**Task details**.
Quote the line containing "The sensor's intrinsic" and all lines that follow it in the listing below, exactly as written.

**Information shown**.
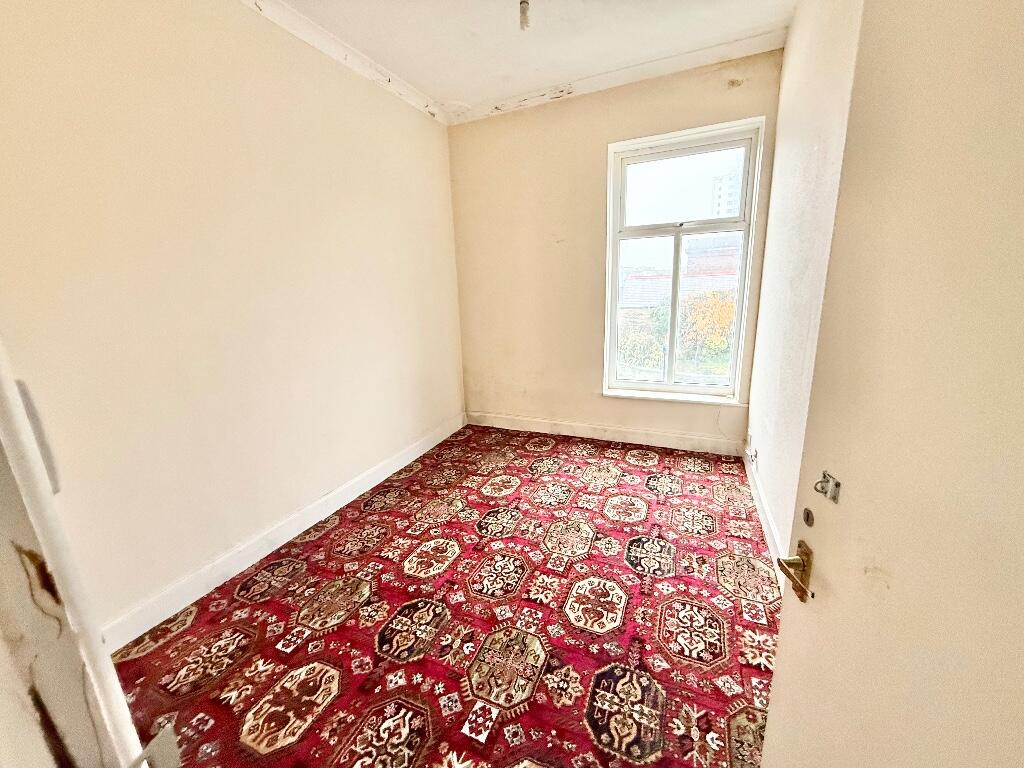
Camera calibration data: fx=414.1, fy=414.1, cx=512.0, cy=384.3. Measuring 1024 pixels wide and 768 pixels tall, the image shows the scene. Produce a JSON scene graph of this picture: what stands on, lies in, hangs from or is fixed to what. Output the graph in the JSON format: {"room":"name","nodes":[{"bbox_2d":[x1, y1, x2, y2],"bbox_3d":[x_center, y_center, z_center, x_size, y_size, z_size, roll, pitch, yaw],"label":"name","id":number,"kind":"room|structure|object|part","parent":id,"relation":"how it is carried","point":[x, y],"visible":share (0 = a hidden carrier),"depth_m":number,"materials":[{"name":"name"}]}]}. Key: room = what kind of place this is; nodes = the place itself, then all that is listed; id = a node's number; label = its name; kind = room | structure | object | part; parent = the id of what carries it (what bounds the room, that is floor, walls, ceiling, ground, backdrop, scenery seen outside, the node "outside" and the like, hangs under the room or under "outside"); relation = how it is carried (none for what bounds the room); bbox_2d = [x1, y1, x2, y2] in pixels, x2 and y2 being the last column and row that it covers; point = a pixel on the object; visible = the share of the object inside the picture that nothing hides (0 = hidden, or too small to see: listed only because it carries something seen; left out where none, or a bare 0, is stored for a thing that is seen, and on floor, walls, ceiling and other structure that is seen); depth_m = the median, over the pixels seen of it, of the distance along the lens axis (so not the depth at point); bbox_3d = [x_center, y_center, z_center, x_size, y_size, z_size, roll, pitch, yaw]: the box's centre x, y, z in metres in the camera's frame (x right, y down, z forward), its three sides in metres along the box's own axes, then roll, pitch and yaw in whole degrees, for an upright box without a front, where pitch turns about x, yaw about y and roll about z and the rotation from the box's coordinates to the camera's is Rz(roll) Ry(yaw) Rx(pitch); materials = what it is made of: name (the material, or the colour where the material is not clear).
{"room":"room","nodes":[
{"label":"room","id":0,"kind":"room"},
{"bbox_2d":[0,0,464,638],"bbox_3d":[-1.211,-0.553,2.329,0.181,2.731,3.807,5,15,23],"label":"left wall","id":1,"kind":"structure","parent":0,"point":[416,119],"depth_m":1.83,"materials":[{"name":"beige paint"}]},
{"bbox_2d":[0,341,160,767],"bbox_3d":[-0.449,0.235,0.285,1.022,2.098,0.222,5,15,23],"label":"door frame","id":2,"kind":"structure","parent":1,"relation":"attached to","point":[32,485],"depth_m":0.44,"materials":[{"name":"white paint"}]},
{"bbox_2d":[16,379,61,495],"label":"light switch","id":3,"kind":"object","parent":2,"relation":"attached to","point":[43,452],"visible":0.33,"depth_m":0.41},
{"bbox_2d":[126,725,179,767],"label":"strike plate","id":4,"kind":"object","parent":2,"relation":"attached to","point":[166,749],"visible":0.93,"depth_m":0.44,"materials":[{"name":"metal"}]},
{"bbox_2d":[103,413,462,649],"bbox_3d":[-1.105,0.721,2.597,0.017,0.123,3.206,5,15,23],"label":"left baseboard","id":5,"kind":"structure","parent":1,"relation":"attached to","point":[376,476],"depth_m":2.10,"materials":[{"name":"white paint"}]},
{"bbox_2d":[237,0,446,124],"bbox_3d":[-1.208,-1.808,1.884,0.079,0.085,3.272,5,15,23],"label":"left crown molding","id":6,"kind":"structure","parent":1,"relation":"attached to","point":[350,63],"depth_m":2.44,"materials":[{"name":"white paint"}]},
{"bbox_2d":[108,425,781,767],"bbox_3d":[-0.084,0.995,1.831,2.676,0.101,4.420,5,15,23],"label":"carpeted floor","id":7,"kind":"structure","parent":0,"point":[626,569],"depth_m":1.67,"materials":[{"name":"red carpet"}]},
{"bbox_2d":[264,0,798,119],"bbox_3d":[-0.167,-1.755,1.157,3.151,0.121,4.444,5,15,23],"label":"ceiling","id":8,"kind":"structure","parent":0,"point":[427,80],"depth_m":2.41,"materials":[{"name":"white paint"}]},
{"bbox_2d":[518,0,530,30],"bbox_3d":[0.062,-1.859,2.053,0.081,0.142,0.081,5,15,23],"label":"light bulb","id":9,"kind":"object","parent":8,"relation":"hanging from","point":[524,16],"visible":0.98,"depth_m":2.05,"materials":[{"name":"white"}]},
{"bbox_2d":[450,48,783,451],"bbox_3d":[0.666,-0.896,3.415,2.616,2.770,0.212,5,15,23],"label":"back wall","id":10,"kind":"structure","parent":0,"point":[575,104],"depth_m":3.39,"materials":[{"name":"beige paint"}]},
{"bbox_2d":[465,411,746,455],"bbox_3d":[0.671,0.405,3.598,2.394,0.124,0.018,5,15,23],"label":"back baseboard","id":11,"kind":"structure","parent":10,"relation":"attached to","point":[656,435],"depth_m":3.51,"materials":[{"name":"white paint"}]},
{"bbox_2d":[450,25,784,124],"bbox_3d":[0.589,-2.156,2.960,2.248,0.080,0.075,5,15,23],"label":"back crown molding","id":12,"kind":"structure","parent":10,"relation":"attached to","point":[692,57],"depth_m":2.85,"materials":[{"name":"white paint"}]},
{"bbox_2d":[603,389,743,406],"bbox_3d":[1.251,0.094,3.290,1.019,0.036,0.100,5,15,23],"label":"window sill","id":13,"kind":"structure","parent":10,"relation":"attached to","point":[649,396],"depth_m":3.25,"materials":[{"name":"white paint"}]},
{"bbox_2d":[603,117,764,401],"bbox_3d":[1.264,-0.870,3.228,1.049,1.977,0.132,5,15,23],"label":"window","id":14,"kind":"structure","parent":10,"relation":"in","point":[715,390],"depth_m":3.19,"materials":[{"name":"glass"}]},
{"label":"pane","id":15,"kind":"part","parent":14,"relation":"part of","materials":[{"name":"glass"}]},
{"bbox_3d":[1.305,-1.515,3.243,0.861,0.579,0.042,5,15,23],"label":"sash","id":16,"kind":"part","parent":14,"relation":"part of","materials":[{"name":"white plastic"}]},
{"bbox_2d":[744,0,863,567],"bbox_3d":[1.180,-0.413,1.416,0.182,2.787,3.489,5,15,23],"label":"right wall","id":17,"kind":"structure","parent":0,"point":[785,89],"depth_m":1.93,"materials":[{"name":"paint"}]},
{"bbox_2d":[745,433,757,464],"bbox_3d":[1.586,0.421,2.751,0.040,0.156,0.136,5,15,23],"label":"wall socket","id":18,"kind":"object","parent":17,"relation":"attached to","point":[751,452],"visible":0.99,"depth_m":2.73,"materials":[{"name":"white plastic"}]},
{"bbox_2d":[742,443,787,588],"bbox_3d":[1.274,0.762,2.036,0.018,0.119,2.463,5,15,23],"label":"right baseboard","id":19,"kind":"structure","parent":17,"relation":"attached to","point":[764,521],"depth_m":2.18,"materials":[{"name":"white paint"}]},
{"bbox_2d":[754,0,1023,765],"bbox_3d":[0.544,0.137,0.408,0.133,2.099,0.866,0,14,4],"label":"door","id":20,"kind":"structure","parent":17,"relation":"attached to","point":[781,640],"depth_m":0.55,"materials":[{"name":"paint"}]},
{"bbox_2d":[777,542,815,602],"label":"door handle","id":21,"kind":"object","parent":20,"relation":"attached to","point":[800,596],"visible":0.91,"depth_m":0.75,"materials":[{"name":"gold metal"}]},
{"bbox_2d":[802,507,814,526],"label":"door lock","id":22,"kind":"object","parent":20,"relation":"in","point":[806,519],"visible":0.96,"depth_m":0.76,"materials":[{"name":"metal"}]},
{"bbox_2d":[813,470,840,502],"bbox_3d":[0.536,0.175,0.709,0.027,0.045,0.040,-1,14,2],"label":"door latch","id":23,"kind":"object","parent":20,"relation":"attached to","point":[834,498],"visible":0.94,"depth_m":0.71,"materials":[{"name":"silver metal"}]},
{"label":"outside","id":24,"kind":"structure","parent":0,"visible":0},
{"bbox_2d":[621,236,741,310],"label":"building","id":25,"kind":"structure","parent":24,"point":[637,282],"materials":[{"name":"red brick"}]},
{"bbox_2d":[710,163,742,218],"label":"building","id":26,"kind":"structure","parent":24,"point":[724,211],"materials":[{"name":"white"}]},
{"label":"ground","id":27,"kind":"structure","parent":24,"visible":0},
{"bbox_2d":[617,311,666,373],"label":"bush","id":28,"kind":"object","parent":27,"relation":"on","point":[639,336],"visible":0.38,"depth_m":9.49,"materials":[{"name":"green plant"}]},
{"bbox_2d":[678,288,737,360],"bbox_3d":[5.216,-0.765,10.978,2.368,3.568,2.223,5,15,23],"label":"tree","id":29,"kind":"object","parent":27,"relation":"on","point":[715,304],"visible":0.46,"depth_m":10.31,"materials":[{"name":"plant"}]}
]}

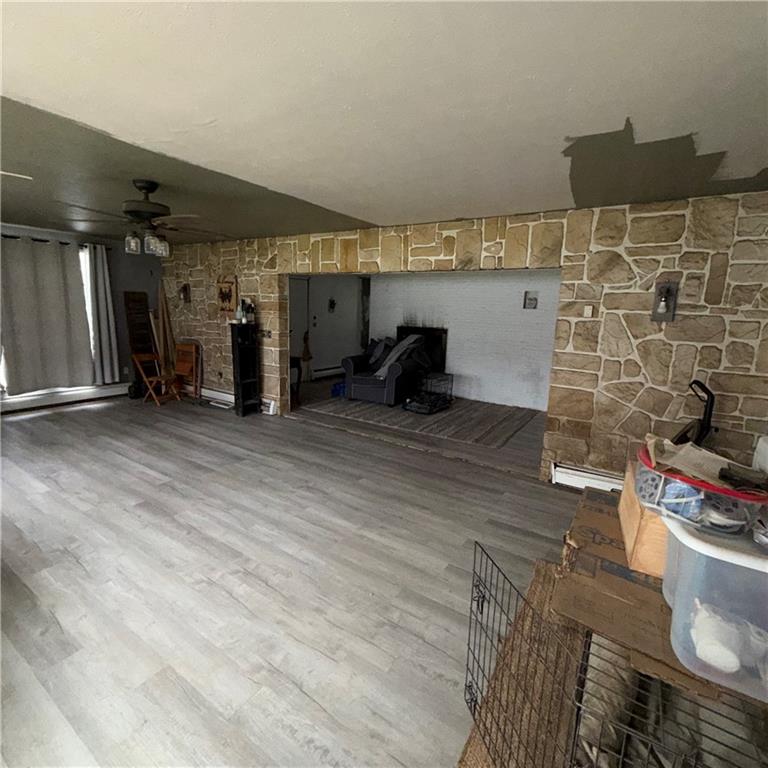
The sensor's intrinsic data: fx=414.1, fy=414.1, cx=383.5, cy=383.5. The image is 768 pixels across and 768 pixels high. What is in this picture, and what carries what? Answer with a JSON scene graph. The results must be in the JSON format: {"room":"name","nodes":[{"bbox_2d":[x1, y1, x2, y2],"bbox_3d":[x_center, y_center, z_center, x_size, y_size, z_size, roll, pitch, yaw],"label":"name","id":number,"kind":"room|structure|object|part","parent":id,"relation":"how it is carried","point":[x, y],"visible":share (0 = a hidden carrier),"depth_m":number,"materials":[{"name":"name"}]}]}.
{"room":"living room","nodes":[
{"label":"living room","id":0,"kind":"room"},
{"bbox_2d":[0,219,164,411],"bbox_3d":[-4.935,-0.801,5.254,0.173,2.405,4.548,9,13,32],"label":"left wall","id":1,"kind":"structure","parent":0,"point":[114,257],"depth_m":6.43,"materials":[{"name":"paint"}]},
{"bbox_2d":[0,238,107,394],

**Answer**.
The sensor's intrinsic data: fx=414.1, fy=414.1, cx=383.5, cy=383.5. The image is 768 pixels across and 768 pixels high. What is in this picture, and what carries what? Answer with a JSON scene graph. The results must be in the JSON format: {"room":"name","nodes":[{"bbox_2d":[x1, y1, x2, y2],"bbox_3d":[x_center, y_center, z_center, x_size, y_size, z_size, roll, pitch, yaw],"label":"name","id":number,"kind":"room|structure|object|part","parent":id,"relation":"how it is carried","point":[x, y],"visible":share (0 = a hidden carrier),"depth_m":number,"materials":[{"name":"name"}]}]}.
{"room":"living room","nodes":[
{"label":"living room","id":0,"kind":"room"},
{"bbox_2d":[0,219,164,411],"bbox_3d":[-4.935,-0.801,5.254,0.173,2.405,4.548,9,13,32],"label":"left wall","id":1,"kind":"structure","parent":0,"point":[114,257],"depth_m":6.43,"materials":[{"name":"paint"}]},
{"bbox_2d":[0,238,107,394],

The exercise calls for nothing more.